◆ Consigne 1
Relevez dans le texte sur le psychisme et la guérison les termes anglais proposés pour décrire les dimensions de l'expérience humaine. Indiquez pour chacun la dimension qu'il désigne.
◆ Consigne 2
Condensez en quelques phrases le paragraphe du texte sur le psychisme et la guérison qui commence par « Longtemps niée », en conservant ses faits principaux.
◆ Consigne 3
Répondez aux questions suivantes à partir du texte sur le psychisme et la guérison.
(a) Sur quoi repose avant tout la capacité d'autoguérison ?
(b) Quel vocabulaire le texte juge-t-il plus précis que le français ?
(c) Quelle étymologie latine le texte donne-t-il pour les émotions ?

◆ Texte à analyser
▼▼▼
Ainsi, de nombreuses études mettent en évidence un accroissement de la qualité des défenses immunitaires en fonction des croyances positives des individus. L’humour, la propension à se réjouir et la capacité de faire confiance. Ce sont là autant d’atouts en faveur de la guérison, intervenant notamment dans cet effet étrange que l’on appel « placebo ». Une capacité d’autoguérison qui repose avant tout sur la suggestion et l’autosuggestion positive face à la maladie et à son traitement.

Penser en termes d’information

Longtemps niée, la possibilité d’une influence du psychisme sur la santé et la guérison n’est plus discutable. L’étude des liens psycho-neuro-endocrino-immunologiques apporte la preuve d’un continuum dans la transformation et la circulation des informations au sein de l’être humain. Pourtant, il est encore difficile de conceptualiser la réunion des dimensions matérielles (le corps, ses mécanismes physiologiques et ses réponses émotionnelles) et immatérielles (la pensée, les croyances et les émotions vécues sous la forme de sentiments). Souvent notre langage se révèle approximatif pour décrire l’ensemble de notre expérience. Ceci est particulièrement vrai lorsque, nous exprimant en français, nous opposons le corps à l’esprit, oubliant au passage de préciser ce que nous entendons par l’esprit. De ce point de vue, le vocabulaire anglo-saxon est plus précis. Une précision très appréciable lorsqu’il s’agit de traduire des concepts d’une manière scientifique. Ainsi, par exemple, il paraît intéressant de pouvoir décrire les différentes dimensions de l’expérience humaine en parlant du corps (body), des émotions (soul), des pensées et des raisonnements intellectuels (mind). Trois niveaux d’information qui du plus matériel (le corps) au plus immatériel (les pensées) s’articulent autour d’un pivot central, véritable « cœur » de l’expérience humaine : les émotions, vécues dans le corps sous la forme de réactions physiques et traduites dans la pensée sous la forme de sentiments. Les émotions : lien entre le matériel et l’immatériel, dont l’étymologie latine (e-movere) nous rappelle que celles-ci mettent le corps et la pensée en mouvement. Les émotions qui constituent l’anima, l’âme (soul) qui anime le vivant.
▲▲▲
◆ Lignes de données
▼▼▼
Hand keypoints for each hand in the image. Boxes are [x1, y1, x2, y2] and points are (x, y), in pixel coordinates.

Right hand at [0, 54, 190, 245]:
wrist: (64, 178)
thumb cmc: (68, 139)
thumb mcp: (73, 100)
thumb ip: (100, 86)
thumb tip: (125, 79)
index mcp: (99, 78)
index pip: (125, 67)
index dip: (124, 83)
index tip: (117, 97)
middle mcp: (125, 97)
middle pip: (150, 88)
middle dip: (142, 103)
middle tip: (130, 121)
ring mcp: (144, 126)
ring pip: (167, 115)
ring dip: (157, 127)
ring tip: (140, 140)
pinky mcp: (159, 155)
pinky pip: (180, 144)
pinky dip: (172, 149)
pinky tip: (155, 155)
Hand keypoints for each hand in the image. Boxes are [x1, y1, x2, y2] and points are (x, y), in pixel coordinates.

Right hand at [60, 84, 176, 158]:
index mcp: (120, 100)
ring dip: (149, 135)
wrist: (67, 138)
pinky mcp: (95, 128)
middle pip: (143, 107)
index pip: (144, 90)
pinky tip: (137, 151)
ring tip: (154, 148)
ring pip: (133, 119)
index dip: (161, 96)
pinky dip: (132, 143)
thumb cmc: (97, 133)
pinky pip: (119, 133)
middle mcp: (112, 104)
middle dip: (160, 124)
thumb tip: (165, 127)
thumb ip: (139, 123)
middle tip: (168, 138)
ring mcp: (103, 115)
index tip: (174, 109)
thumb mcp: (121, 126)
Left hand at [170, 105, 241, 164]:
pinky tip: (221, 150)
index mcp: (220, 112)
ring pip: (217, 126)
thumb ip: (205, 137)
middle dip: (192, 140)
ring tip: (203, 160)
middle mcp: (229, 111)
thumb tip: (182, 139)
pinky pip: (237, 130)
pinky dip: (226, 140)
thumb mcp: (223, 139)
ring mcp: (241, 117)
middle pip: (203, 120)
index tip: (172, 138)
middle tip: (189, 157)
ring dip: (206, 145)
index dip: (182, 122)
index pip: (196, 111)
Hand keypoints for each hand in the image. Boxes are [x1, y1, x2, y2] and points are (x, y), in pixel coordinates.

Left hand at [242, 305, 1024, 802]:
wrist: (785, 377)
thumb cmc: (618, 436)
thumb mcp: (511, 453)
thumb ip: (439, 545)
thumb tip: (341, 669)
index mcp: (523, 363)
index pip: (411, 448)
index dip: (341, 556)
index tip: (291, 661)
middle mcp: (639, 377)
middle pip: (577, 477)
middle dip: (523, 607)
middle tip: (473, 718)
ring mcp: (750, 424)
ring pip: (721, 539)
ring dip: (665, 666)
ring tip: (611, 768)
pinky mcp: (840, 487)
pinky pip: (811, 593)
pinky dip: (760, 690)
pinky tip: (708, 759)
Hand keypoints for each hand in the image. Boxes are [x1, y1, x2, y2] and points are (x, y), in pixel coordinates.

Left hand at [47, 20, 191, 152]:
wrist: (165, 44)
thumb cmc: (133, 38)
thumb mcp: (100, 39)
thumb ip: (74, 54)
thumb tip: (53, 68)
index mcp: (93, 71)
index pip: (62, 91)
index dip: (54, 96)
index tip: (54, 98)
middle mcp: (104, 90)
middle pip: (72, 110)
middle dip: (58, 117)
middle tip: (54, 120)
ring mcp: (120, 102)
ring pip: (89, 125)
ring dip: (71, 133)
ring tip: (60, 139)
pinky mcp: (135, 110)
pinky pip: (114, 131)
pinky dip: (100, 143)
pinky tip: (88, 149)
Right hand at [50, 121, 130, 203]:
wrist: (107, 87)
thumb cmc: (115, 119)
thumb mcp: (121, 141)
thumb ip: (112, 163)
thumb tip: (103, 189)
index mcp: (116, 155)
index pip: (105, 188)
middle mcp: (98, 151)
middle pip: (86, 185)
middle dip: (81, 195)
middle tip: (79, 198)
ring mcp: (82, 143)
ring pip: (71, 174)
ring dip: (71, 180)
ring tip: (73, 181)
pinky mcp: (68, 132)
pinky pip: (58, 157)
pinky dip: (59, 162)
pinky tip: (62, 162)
▲▲▲
◆ Réponse 1
- body : le corps
- soul : les émotions
- mind : les pensées et les raisonnements intellectuels

◆ Réponse 2
Autrefois niée, l'influence du psychisme sur la santé et la guérison est désormais établie. L'étude des liens psycho-neuro-endocrino-immunologiques montre en effet une continuité dans la circulation des informations au sein de l'être humain. Il reste toutefois difficile de penser ensemble le matériel (le corps, sa physiologie, ses réponses émotionnelles) et l'immatériel (pensées, croyances, sentiments). Le français complique la tâche, car il oppose le corps à l'esprit sans préciser ce qu'est l'esprit. Le vocabulaire anglo-saxon, plus précis, distingue le corps (body), les émotions (soul) et les pensées (mind). Les émotions forment le pivot de cet ensemble : vécues dans le corps comme réactions physiques et traduites dans la pensée en sentiments, elles relient le matériel à l'immatériel. Comme le rappelle leur étymologie latine (e-movere), elles mettent le corps et la pensée en mouvement et constituent l'âme qui anime le vivant.

◆ Réponse 3
(a) Sur la suggestion et l'autosuggestion positive face à la maladie et à son traitement.
(b) Le vocabulaire anglo-saxon.
(c) e-movere.